Congressional foes see makings of a Watergate; but voters yawn

Whitewater Investigations Fail To Damage Clinton, Thus Far

REPUBLICAN politicians are gamely trying to make the Whitewater affair stick to the Clinton White House.

Comparisons to Watergate abound - or at least to Spiro Agnew, whose misconduct before he became vice president eventually forced him out of the White House.

But as Republicans prepare to take the president to court over Whitewater-related notes, are they hitting political pay dirt? On one level, say analysts from both parties, the recent escalation of Whitewater wrangling obviously does not help President Clinton. Front-page articles raising allegations that important documents may have vanished deflect attention from House Speaker Newt Gingrich's own ethics troubles.

Rep. Bill Martini (R) of New Jersey says that "only recently" has Whitewater come up in discussions with constituents when he's back in his district. "I think they've finally seen that some of the national press are no longer saying this is a fishing expedition," says Congressman Martini, a moderate freshman.

But there are no public data to indicate that Americans' concern over the matter, which centers on an Arkansas real estate venture and a failed savings and loan institution, has heightened substantially in recent weeks. President Clinton, in fact, scored his highest approval rating in two years - just over 50 percent - in a New York Times/CBS poll last week. Pollsters attribute that boost to the budget battle.

By contrast, pollsters say they've done very little polling on Whitewater. "It's a single-digit issue, or less," says Republican consultant Eddie Mahe. "But if, if, underline that in big letters, there are significant indictments from [special prosecutor Kenneth] Starr, it would dramatically change the situation for the public, and could have a serious impact on the president."

The integrity thing

A significant indictment, says Mr. Mahe, would reignite the integrity issue that has long dogged Clinton. "If that issue pops up again, he'd go back down to 43 percent approval rating again," which is his base of support.

As the week wound down, the president was defensively trying to make the Whitewater issue go away. In an interview published in yesterday's Los Angeles Times, Clinton declared that the multimillion-dollar inquiry has produced "not a shred of evidence that we had done anything whatever wrong."

"What I think about this is that a lot of this is politics," he added.

A compromise

At week's end, the White House was working to avoid a court battle over a congressional request for notes from a Nov. 3, 1993, meeting between Clinton's private attorneys, White House lawyers, and other White House officials. The president has claimed that being forced to relinquish the notes would violate his attorney-client privilege, but he has agreed to give them up as long as Congress agrees that he still maintains that right. The Senate Whitewater Committee and special prosecutor Starr have both agreed to that condition; at time of writing, the House Whitewater Committee had not.

If no agreement is reached, the issue could go to federal court, following the full Senate's vote Wednesday to ask a federal judge to order the White House to comply with subpoenas asking for the notes.
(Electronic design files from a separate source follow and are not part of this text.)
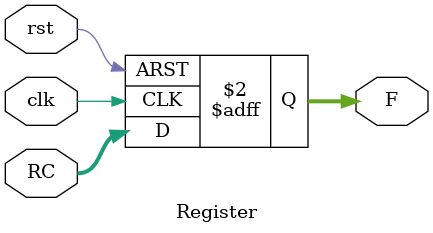
<source format=v>
module Register #(parameter N = 8)(
					input wire clk,
					input wire rst,
					input wire signed [N-1:0] RC,
					output reg signed [N-1:0] F);

	always@(posedge clk or posedge rst)
	begin
		if(rst)
		begin
			F <= 0;
		end
		else
		begin
			F <= RC;
		end
	end
endmodule

</source>
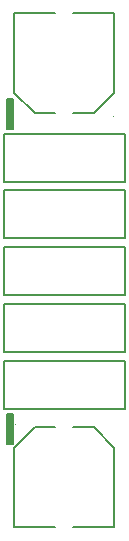
<source format=gbr>
%TF.GenerationSoftware,KiCad,Pcbnew,7.0.5-0*%
%TF.CreationDate,2024-07-23T14:26:58+02:00*%
%TF.ProjectId,JST_EH_2.5mm_ExtensionBoard,4a53545f-4548-45f3-922e-356d6d5f4578,rev?*%
%TF.SameCoordinates,Original*%
%TF.FileFunction,Legend,Top*%
%TF.FilePolarity,Positive*%
%FSLAX46Y46*%
G04 Gerber Fmt 4.6, Leading zero omitted, Abs format (unit mm)*
G04 Created by KiCad (PCBNEW 7.0.5-0) date 2024-07-23 14:26:58*
%MOMM*%
%LPD*%
G01*
G04 APERTURE LIST*
%ADD10C,0.150000*%
%ADD11C,0.059995*%
%ADD12C,0.152400*%
%ADD13R,1.259995X3.610008*%
%ADD14C,1.397000*%
G04 APERTURE END LIST*
D10*
X86360000Y-68072000D02*
X86868000Y-68072000D01*
X86868000Y-70612000D01*
X86360000Y-70612000D01*
X86360000Y-68072000D01*
G36*
X86360000Y-68072000D02*
G01*
X86868000Y-68072000D01*
X86868000Y-70612000D01*
X86360000Y-70612000D01*
X86360000Y-68072000D01*
G37*
X86360000Y-41402000D02*
X86868000Y-41402000D01*
X86868000Y-43942000D01*
X86360000Y-43942000D01*
X86360000Y-41402000D01*
G36*
X86360000Y-41402000D02*
G01*
X86868000Y-41402000D01*
X86868000Y-43942000D01*
X86360000Y-43942000D01*
X86360000Y-41402000D01*
G37*
D11*
%TO.C,C3*%
X95366086Y-42854127D02*
G75*
G03*
X95366086Y-42854127I-29972J0D01*
G01*
D12*
X91968398Y-34127762D02*
X95412238Y-34127762D01*
X95412238Y-34127762D02*
X95412238Y-40843967D01*
X95412238Y-40843967D02*
X93675967Y-42580238D01*
X93675967Y-42580238D02*
X91968398Y-42580238D01*
X90403602Y-34127762D02*
X86959762Y-34127762D01*
X86959762Y-34127762D02*
X86959762Y-40843967D01*
X86959762Y-40843967D02*
X88696033Y-42580238D01*
X88696033Y-42580238D02*
X90403602Y-42580238D01*
D11*
%TO.C,C1*%
X87065858Y-68905873D02*
G75*
G03*
X87065858Y-68905873I-29972J0D01*
G01*
D12*
X90403602Y-77632238D02*
X86959762Y-77632238D01*
X86959762Y-77632238D02*
X86959762Y-70916033D01*
X86959762Y-70916033D02*
X88696033Y-69179762D01*
X88696033Y-69179762D02*
X90403602Y-69179762D01*
X91968398Y-77632238D02*
X95412238Y-77632238D01*
X95412238Y-77632238D02*
X95412238Y-70916033D01*
X95412238Y-70916033D02*
X93675967Y-69179762D01*
X93675967Y-69179762D02*
X91968398Y-69179762D01*
%TO.C,J5*%
X86095200Y-63551000D02*
X86095200Y-67615000D01*
X86095200Y-67615000D02*
X96356800Y-67615000D01*
X96356800Y-63551000D02*
X86095200Y-63551000D01*
X96356800Y-67615000D02*
X96356800Y-63551000D01*
%TO.C,J4*%
X86095200Y-58725000D02*
X86095200Y-62789000D01*
X86095200Y-62789000D02*
X96356800Y-62789000D01*
X96356800Y-58725000D02*
X86095200Y-58725000D01*
X96356800Y-62789000D02*
X96356800Y-58725000D01*
%TO.C,J3*%
X86095200Y-53899000D02*
X86095200Y-57963000D01*
X86095200Y-57963000D02*
X96356800Y-57963000D01*
X96356800Y-53899000D02*
X86095200Y-53899000D01*
X96356800Y-57963000D02*
X96356800Y-53899000D01*
%TO.C,J2*%
X86095200Y-49073000D02*
X86095200Y-53137000D01*
X86095200Y-53137000D02*
X96356800Y-53137000D01*
X96356800Y-49073000D02*
X86095200Y-49073000D01*
X96356800Y-53137000D02*
X96356800Y-49073000D01*
%TO.C,J1*%
X86095200Y-44326000D02*
X86095200Y-48390000D01*
X86095200Y-48390000D02*
X96356800Y-48390000D01*
X96356800Y-44326000D02*
X86095200Y-44326000D01*
X96356800Y-48390000D02*
X96356800Y-44326000D01*
%TD*%
%LPC*%
D13*
%TO.C,C3*%
X91186000Y-41648895D03*
X91186000Y-35059105D03*
%TD*%
%TO.C,C1*%
X91186000Y-70111105D03*
X91186000Y-76700895D03*
%TD*%
D14*
%TO.C,J5*%
X88726000Y-65278000D03*
X91226000Y-65278000D03*
X93726000Y-65278000D03*
%TD*%
%TO.C,J4*%
X88726000Y-60452000D03*
X91226000Y-60452000D03*
X93726000Y-60452000D03*
%TD*%
%TO.C,J3*%
X88726000Y-55626000D03*
X91226000Y-55626000D03*
X93726000Y-55626000D03*
%TD*%
%TO.C,J2*%
X88726000Y-50800000D03*
X91226000Y-50800000D03*
X93726000Y-50800000D03*
%TD*%
%TO.C,J1*%
X88726000Y-46053000D03*
X91226000Y-46053000D03*
X93726000Y-46053000D03*
%TD*%
%LPD*%
M02*

</source>
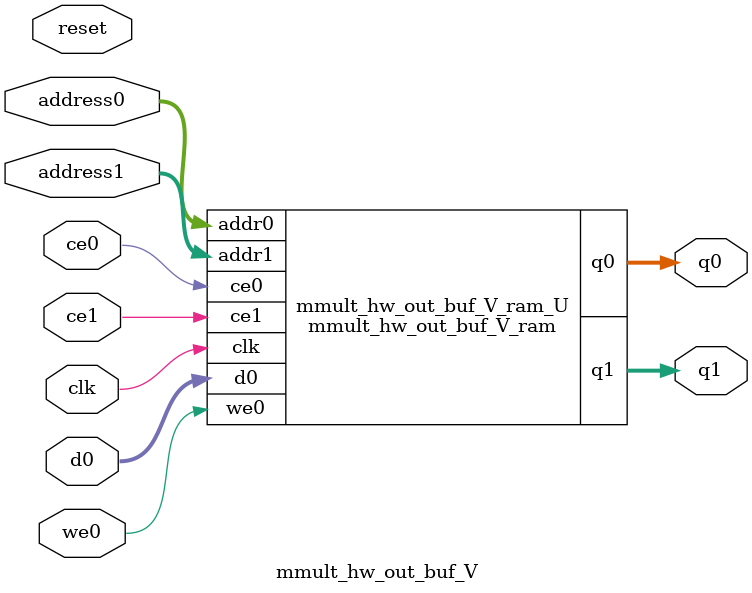
<source format=v>

`timescale 1 ns / 1 ps
module mmult_hw_out_buf_V_ram (addr0, ce0, d0, we0, q0, addr1, ce1, q1,  clk);

parameter DWIDTH = 32;
parameter AWIDTH = 10;
parameter MEM_SIZE = 640;

input[AWIDTH-1:0] addr0;
input ce0;
input[DWIDTH-1:0] d0;
input we0;
output reg[DWIDTH-1:0] q0;
input[AWIDTH-1:0] addr1;
input ce1;
output reg[DWIDTH-1:0] q1;
input clk;

(* ram_style = "block" *)reg [DWIDTH-1:0] ram[0:MEM_SIZE-1];




always @(posedge clk)  
begin 
    if (ce0) 
    begin
        if (we0) 
        begin 
            ram[addr0] <= d0; 
            q0 <= d0;
        end 
        else 
            q0 <= ram[addr0];
    end
end


always @(posedge clk)  
begin 
    if (ce1) 
    begin
            q1 <= ram[addr1];
    end
end


endmodule


`timescale 1 ns / 1 ps
module mmult_hw_out_buf_V(
    reset,
    clk,
    address0,
    ce0,
    we0,
    d0,
    q0,
    address1,
    ce1,
    q1);

parameter DataWidth = 32'd32;
parameter AddressRange = 32'd640;
parameter AddressWidth = 32'd10;
input reset;
input clk;
input[AddressWidth - 1:0] address0;
input ce0;
input we0;
input[DataWidth - 1:0] d0;
output[DataWidth - 1:0] q0;
input[AddressWidth - 1:0] address1;
input ce1;
output[DataWidth - 1:0] q1;



mmult_hw_out_buf_V_ram mmult_hw_out_buf_V_ram_U(
    .clk( clk ),
    .addr0( address0 ),
    .ce0( ce0 ),
    .d0( d0 ),
    .we0( we0 ),
    .q0( q0 ),
    .addr1( address1 ),
    .ce1( ce1 ),
    .q1( q1 ));

endmodule


</source>
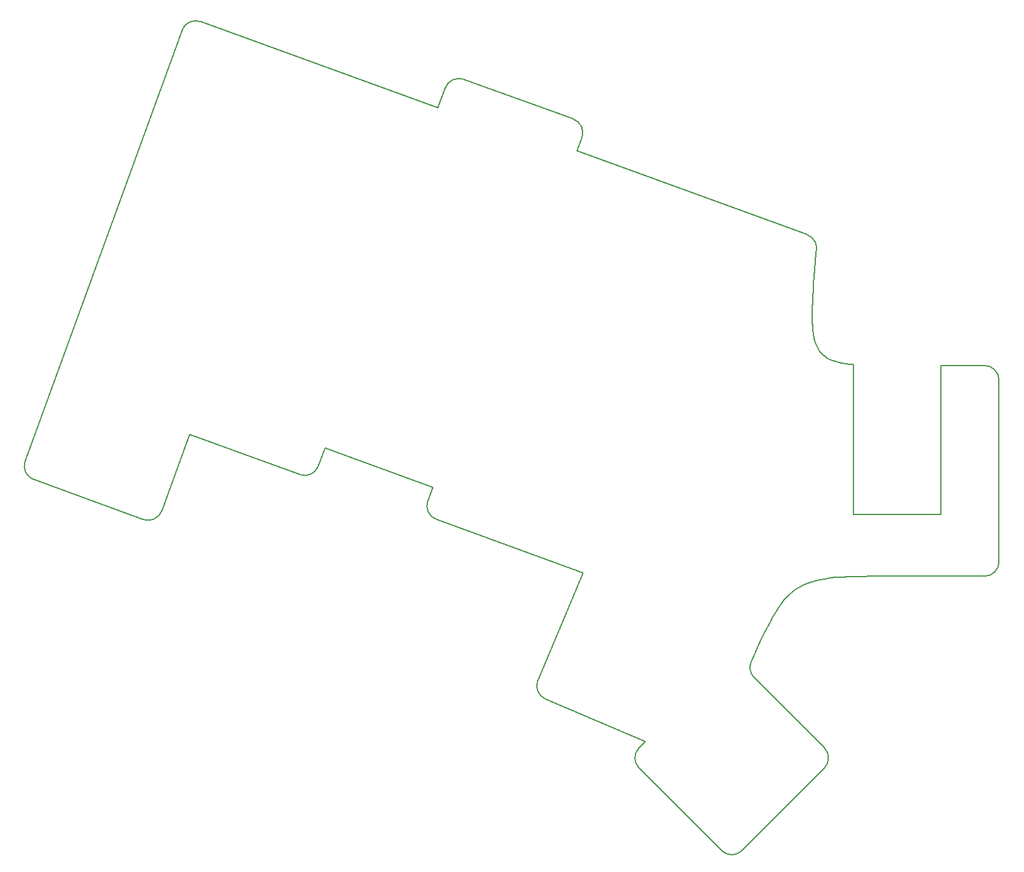
<source format=gko>
%TF.GenerationSoftware,KiCad,Pcbnew,(6.0.11)*%
%TF.CreationDate,2024-04-13T23:12:42+09:00*%
%TF.ProjectId,haqua34_left,68617175-6133-4345-9f6c-6566742e6b69,rev?*%
%TF.SameCoordinates,Original*%
%TF.FileFunction,Profile,NP*%
%FSLAX46Y46*%
G04 Gerber Fmt 4.6, Leading zero omitted, Abs format (unit mm)*
G04 Created by KiCad (PCBNEW (6.0.11)) date 2024-04-13 23:12:42*
%MOMM*%
%LPD*%
G01*
G04 APERTURE LIST*
%TA.AperFunction,Profile*%
%ADD10C,0.200000*%
%TD*%
%ADD11C,0.200000*%
G04 APERTURE END LIST*
D10*
X138312760Y-99050465D02*
X150312760Y-99050465D01*
X56170029Y-85075019D02*
G75*
G03*
X58733446Y-83879697I684071J1879319D01*
G01*
X19603200Y-85769459D02*
X34638282Y-91241781D01*
X42543069Y-22742688D02*
X75178806Y-34621125D01*
X132312760Y-70050465D02*
X132312760Y-69916037D01*
X41018354Y-79560287D02*
X56170021Y-85075042D01*
X74438153Y-86828202D02*
X73768529Y-88667980D01*
X95765379Y-118407236D02*
X103707931Y-121778650D01*
X74963873Y-91231405D02*
X95170636Y-98586065D01*
X128292419Y-122650005D02*
X118660975Y-113018561D01*
X37201707Y-90046436D02*
X41018354Y-79560287D01*
X103707931Y-121778650D02*
X102836575Y-122650005D01*
X127136916Y-54634625D02*
G75*
G03*
X125941527Y-52071184I-1879416J684025D01*
G01*
X89973367Y-115948673D02*
X95765379Y-118407236D01*
X150312760Y-99050460D02*
G75*
G03*
X152312760Y-97050465I40J1999960D01*
G01*
X34638272Y-91241810D02*
G75*
G03*
X37201707Y-90046436I684028J1879410D01*
G01*
X18407864Y-83206036D02*
G75*
G03*
X19603200Y-85769459I1879336J-684064D01*
G01*
X42543051Y-22742737D02*
G75*
G03*
X39979643Y-23938033I-684051J-1879363D01*
G01*
X94972101Y-38715733D02*
G75*
G03*
X93776707Y-36152290I-1879401J684033D01*
G01*
X75178806Y-34621125D02*
X76178199Y-31875312D01*
X88913849Y-113326214D02*
G75*
G03*
X89973367Y-115948673I1840951J-781486D01*
G01*
X102836575Y-125478432D02*
X114150284Y-136792141D01*
X138312760Y-90550465D02*
X144312760Y-90550465D01*
X144312760Y-90550465D02*
X144312760Y-70050465D01*
X144312760Y-70050465D02*
X150312760Y-70050465D01*
X116978711Y-136792141D02*
X128292419Y-125478432D01*
X39979643Y-23938033D02*
X18407855Y-83206033D01*
D11*
X127136872Y-54634609D02*
X127050258Y-55754123D01*
X126969118Y-56818082D01*
X126894505Y-57827898D01*
X126827475Y-58784986D01*
X126769082Y-59690760D01*
X126720382Y-60546633D01*
X126682431Y-61354018D01*
X126656282Y-62114332D01*
X126642991Y-62828986D01*
X126643613Y-63499394D01*
X126659203Y-64126972D01*
X126690816Y-64713132D01*
X126739508Y-65259288D01*
X126806333Y-65766855D01*
X126892346Y-66237246D01*
X126998603Y-66671875D01*
X127126159Y-67072156D01*
X127276068Y-67439503D01*
X127449385Y-67775330D01*
X127647167Y-68081050D01*
X127870467Y-68358077D01*
X128120341Y-68607826D01*
X128397844Y-68831710D01*
X128704031Y-69031143D01*
X129039957Y-69207539D01*
X129406678Y-69362311D01*
X129805247Y-69496875D01*
X130236721Y-69612642D01*
X130702154Y-69711029D01*
X131202601Y-69793447D01*
X131739118Y-69861312D01*
X132312760Y-69916037D01*
D10*
X59622917Y-81435897D02*
X74438153Y-86828202D01*
X58733446Y-83879697D02*
X59622917Y-81435897D01*
X152312835Y-72050465D02*
G75*
G03*
X150312760Y-70050465I-2000035J-35D01*
G01*
X118251184Y-110783853D02*
G75*
G03*
X118660975Y-113018561I1824016J-820447D01*
G01*
X95170636Y-98586065D02*
X88913820Y-113326201D01*
X94302427Y-40555493D02*
X125941527Y-52071184D01*
X132312760Y-70050465D02*
X132312760Y-90550465D01*
X94972052Y-38715715D02*
X94302427Y-40555493D01*
X73768497Y-88667968D02*
G75*
G03*
X74963873Y-91231405I1879403J-684032D01*
G01*
X128292401Y-125478414D02*
G75*
G03*
X128292419Y-122650005I-1414201J1414214D01*
G01*
X78741625Y-30679968D02*
X93776707Y-36152290D01*
X152312760Y-97050465D02*
X152312760Y-72050465D01*
X114150284Y-136792141D02*
G75*
G03*
X116978711Y-136792141I1414214J1414215D01*
G01*
X78741622Y-30679975D02*
G75*
G03*
X76178199Y-31875312I-684022J-1879425D01*
G01*
D11*
X138312760Y-99050465D02*
X137011568Y-99050823D01*
X135787985Y-99053329D01*
X134638600Y-99060133D01*
X133560003Y-99073381D01*
X132548782Y-99095224D01*
X131601527Y-99127809D01*
X130714828Y-99173284D01*
X129885272Y-99233799D01*
X129109451Y-99311501D01*
X128383952Y-99408540D01*
X127705365Y-99527063D01*
X127070279Y-99669218D01*
X126475284Y-99837156D01*
X125916968Y-100033023D01*
X125391921Y-100258968D01*
X124896733Y-100517141D01*
X124427992Y-100809688D01*
X123982287Y-101138759D01*
X123556208Y-101506502D01*
X123146344Y-101915066D01*
X122749285Y-102366599D01*
X122361619Y-102863250D01*
X121979936Y-103407166D01*
X121600824Y-104000496D01*
X121220874Y-104645390D01*
X120836674Y-105343995D01*
X120444814Y-106098459D01*
X120041883Y-106910932D01*
X119624470Y-107783561D01*
X119189164Y-108718496D01*
X118732554Y-109717884D01*
X118251231Y-110783874D01*
D10*
X132312760Y-90550465D02*
X138312760Y-90550465D01*
X102836557Y-122649987D02*
G75*
G03*
X102836575Y-125478432I1414243J-1414213D01*
G01*
M02*

</source>
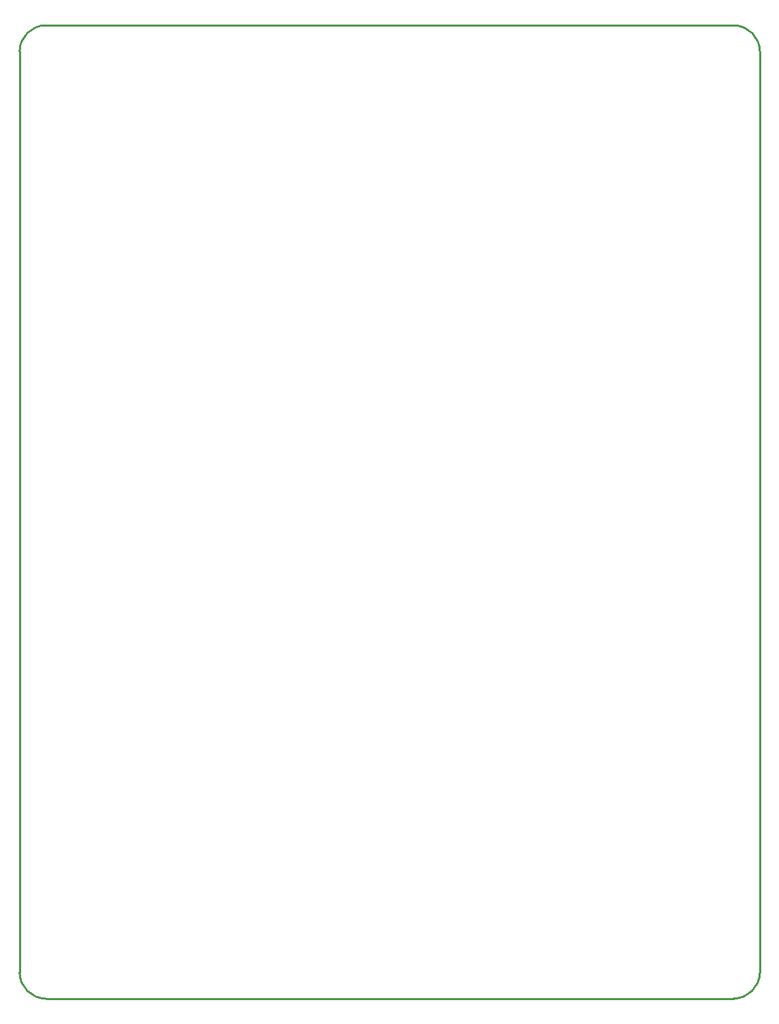
<source format=gko>
G04*
G04 #@! TF.GenerationSoftware,Altium Limited,Altium Designer,21.0.8 (223)*
G04*
G04 Layer_Color=16711935*
%FSLAX25Y25*%
%MOIN*%
G70*
G04*
G04 #@! TF.SameCoordinates,BE5F0130-CAB9-40B4-B503-F0A0EBAF52F2*
G04*
G04*
G04 #@! TF.FilePolarity,Positive*
G04*
G01*
G75*
%ADD14C,0.01000*%
D14*
X336300Y-12700D02*
G03*
X349019Y-80I-99J12819D01*
G01*
X349020Y450081D02*
G03*
X336400Y462800I-12819J-99D01*
G01*
X0D02*
G03*
X-12719Y450180I99J-12819D01*
G01*
X-12700Y0D02*
G03*
X-83Y-12716I12816J99D01*
G01*
X39900Y462800D02*
X56300D01*
X349000Y450081D02*
X349000Y-80D01*
X56300Y462800D02*
X304800D01*
X336400D01*
X-200D02*
X39900D01*
X-100Y-12700D02*
X336300Y-12719D01*
X-12700Y0D02*
Y450199D01*
M02*

</source>
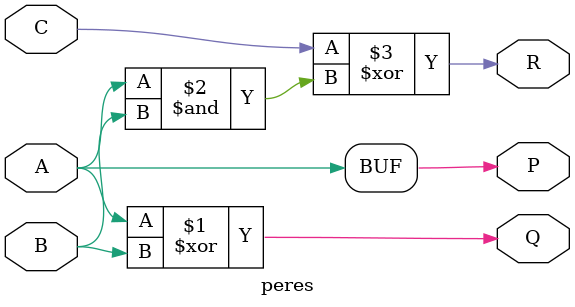
<source format=v>
`timescale 1ns / 1ps

module peres(
    input A,
    input B,
    input C,
    output P,
    output Q,
    output R
);

assign P = A;
assign Q = A ^ B;
assign R = C ^ (A & B);

endmodule
</source>
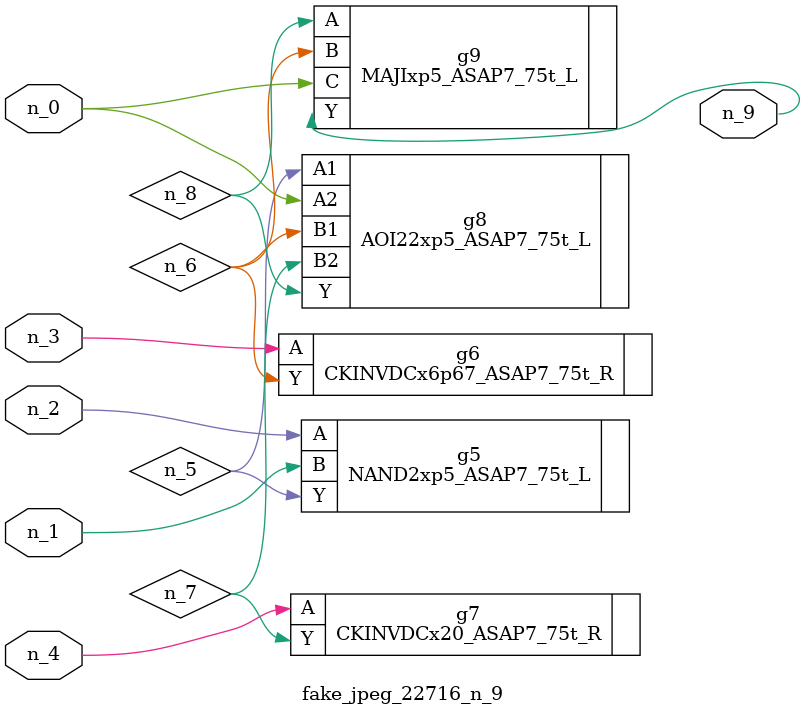
<source format=v>
module fake_jpeg_22716_n_9 (n_3, n_2, n_1, n_0, n_4, n_9);

input n_3;
input n_2;
input n_1;
input n_0;
input n_4;

output n_9;

wire n_8;
wire n_6;
wire n_5;
wire n_7;

NAND2xp5_ASAP7_75t_L g5 ( 
.A(n_2),
.B(n_1),
.Y(n_5)
);

CKINVDCx6p67_ASAP7_75t_R g6 ( 
.A(n_3),
.Y(n_6)
);

CKINVDCx20_ASAP7_75t_R g7 ( 
.A(n_4),
.Y(n_7)
);

AOI22xp5_ASAP7_75t_L g8 ( 
.A1(n_5),
.A2(n_0),
.B1(n_6),
.B2(n_7),
.Y(n_8)
);

MAJIxp5_ASAP7_75t_L g9 ( 
.A(n_8),
.B(n_6),
.C(n_0),
.Y(n_9)
);


endmodule
</source>
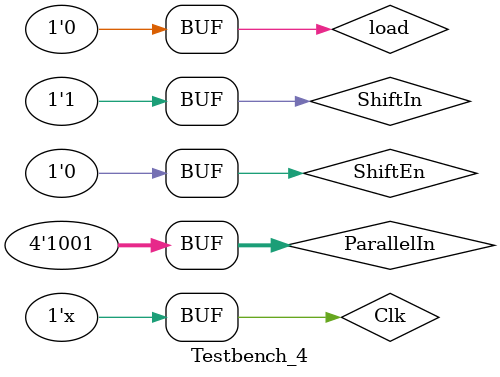
<source format=v>



module Testbench_4();



 reg Clk, ShiftIn, load, ShiftEn;     //Inputs registers
    reg [3:0] ParallelIn;
    wire [3:0] RegContent;  
    wire ShiftOut;    

lab6_1_4 tb4 (.Clk(Clk), .ShiftIn(ShiftIn), .ParallelIn(ParallelIn), .load(load), .ShiftEn(ShiftEn), .ShiftOut(ShiftOut), .RegContent(RegContent));

 initial begin
        Clk = 0;
        end
        always #10 Clk = ~Clk;           //10 units, switch clock
        
        //load
        initial begin
        load = 0;
        #60 load = 1;                     //High at 20
        #20 load = 0;
        #120 load = 1;
        #20 load = 0;
        #55 load = 1;
        #20 load = 0;
        #65 load = 1;
        #20 load = 0;                    //Low 150 LATER (150+20)               
        end
        
        //ShiftEn
        initial begin
        ShiftEn = 0;
        #100 ShiftEn = 1;
        #220 ShiftEn = 0;
        end
        
        //ShiftIn
        initial begin
        ShiftIn = 1;
        end
        
        //parallelin
        initial begin
        ParallelIn [3:0] = 4'b0000;
        #20 ParallelIn [3:0] = 4'b0101;
        #160 ParallelIn[3:0] = 4'b1001;
        end



endmodule

</source>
The prospect of a court battle raises the specter of Watergate, an allusion the White House wants to avoid.

Even if, from a legal viewpoint, fighting the subpoenas does not mean an admission of guilt, that is how the public could perceive it. "Someone in the White House got smart enough to figure that out," says Mahe, and thus the search for a compromise ensued.

Unless there's a major break in the case, Democratic pollster Del Ali says the Republicans could have a hard time mortally damaging the president's reelection campaign with Whitewater. Democrats could start by raising Republicans who have come up on ethics charges, including Sen. Alfonse D'Amato (R) of New York, chair of the Senate Whitewater committee. "If Whitewater is the issue the Republicans plan to run on, they'll have their heads handed to them," says Mr. Ali.